Le redressement spectaculaire des marchés obligataires occidentaux s’est poursuivi la semaine passée, entraînant un déclin marqué des rendements en dollars et en euros. Aux Etats-Unis, le rendement du T-Note à 10 ans s’est replié aux environs de 3,5%. Il avait culminé au-dessus de 4,2% en octobre, avant la publication de chiffres d’inflation rassurants qui avaient reçu un accueil euphorique.
Dans ce contexte de légère détente, Jerome Powell a formulé mercredi passé un discours important. Allait-il valider l’optimisme ambiant ou, on contraire, chercher à refroidir les espoirs des investisseurs comme il l’avait fait en août dans un discours lapidaire à Jackson Hole?
A la lecture attentive du discours, on constate que le président de la Réserve fédérale (Fed) a choisi une voie intermédiaire que les investisseurs ont choisi de (sur)interpréter comme un signal réjouissant. Certes, Jerome Powell a confirmé la perspective, déjà amplement ébruitée par de nombreux membres du FOMC, que le moment était venu de réduire la cadence du cycle de relèvements des taux d’intérêt trépidant que nous avons connu depuis fin juin.
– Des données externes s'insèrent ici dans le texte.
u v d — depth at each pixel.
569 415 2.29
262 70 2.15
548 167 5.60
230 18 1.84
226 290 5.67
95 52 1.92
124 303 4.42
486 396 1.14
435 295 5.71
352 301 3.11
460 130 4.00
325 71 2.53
Un relèvement de 0,5 point de pourcentage du taux d’intérêt des Fed Funds de 3,75% à 4,25% est donc quasiment certain le 14 décembre. Les conditions monétaires sont désormais restrictives et il convient d’évaluer les effets retardés des mesures entreprises en 2022. Le banquier central s’est toutefois bien gardé de fournir le moindre indice quant au niveau du taux d’intérêt terminal. En outre, le discours ne traduit pas la moindre volonté d’assouplissement, en contradiction avec les attentes des investisseurs qui persistent à parier sur un revirement de la Fed dès le second semestre 2023.

Le reflux des rendements en dollars est aussi alimenté par des indicateurs traduisant un refroidissement de la conjoncture. Le repli de l’indice ISM consacré à l’activité manufacturière (49 en novembre après 50,2 en octobre) pourrait préfigurer une récession et des pressions déflationnistes. Le rapport de l’emploi est ambigu, comme le mois passé. L’enquête réalisée auprès des entreprises fait état d’une augmentation des effectifs (263.000 postes créés), alors que celle réalisée auprès des ménages met en lumière un déclin de l’emploi, mais un taux de chômage inchangé à 3,7% en raison d’une baisse du taux de participation au marché du travail. L’augmentation soutenue du salaire horaire moyen (0,6% mensuel, 5,1% en glissement annuel) traduit toutefois des tensions persistantes.
En Europe, les rendements sont également orientés à la baisse sous l’influence des Etats-Unis et à la faveur d’un timide reflux de l’inflation. Le renchérissement annuel, chiffré à 10,6% en octobre, a ralenti à 10% en novembre selon l’estimation préliminaire. Le comportement de l’indice de prix hors énergie, alimentation et tabac (inchangé en novembre, mais en hausse de 5% en glissement annuel) est réjouissant et pourrait apaiser le Conseil des gouverneurs de la Banque centrale européenne (BCE) qui tiendra sa prochaine réunion le 15 décembre. A l’instar de la Fed, la BCE pourrait agir avec davantage de retenue pour se donner le temps de mieux cerner les effets de la crise énergétique et du resserrement significatif déjà accompli.
Le rebond précaire de l’indice du «sentiment économique» (93,7 en novembre après 92,7 en octobre) est vraisemblablement lié au reflux des prix de l’énergie. Le déclin du taux de chômage à 6,5% dans la zone euro en novembre est réjouissant pour les ménages et les salariés, mais de nature à compliquer la tâche de la BCE. En Europe, comme aux Etats-Unis, la chute rapide des rendements et le rebond des actions paraissent excessivement rapides au regard du chemin périlleux qui reste à parcourir avant de renouer avec une expansion équilibrée.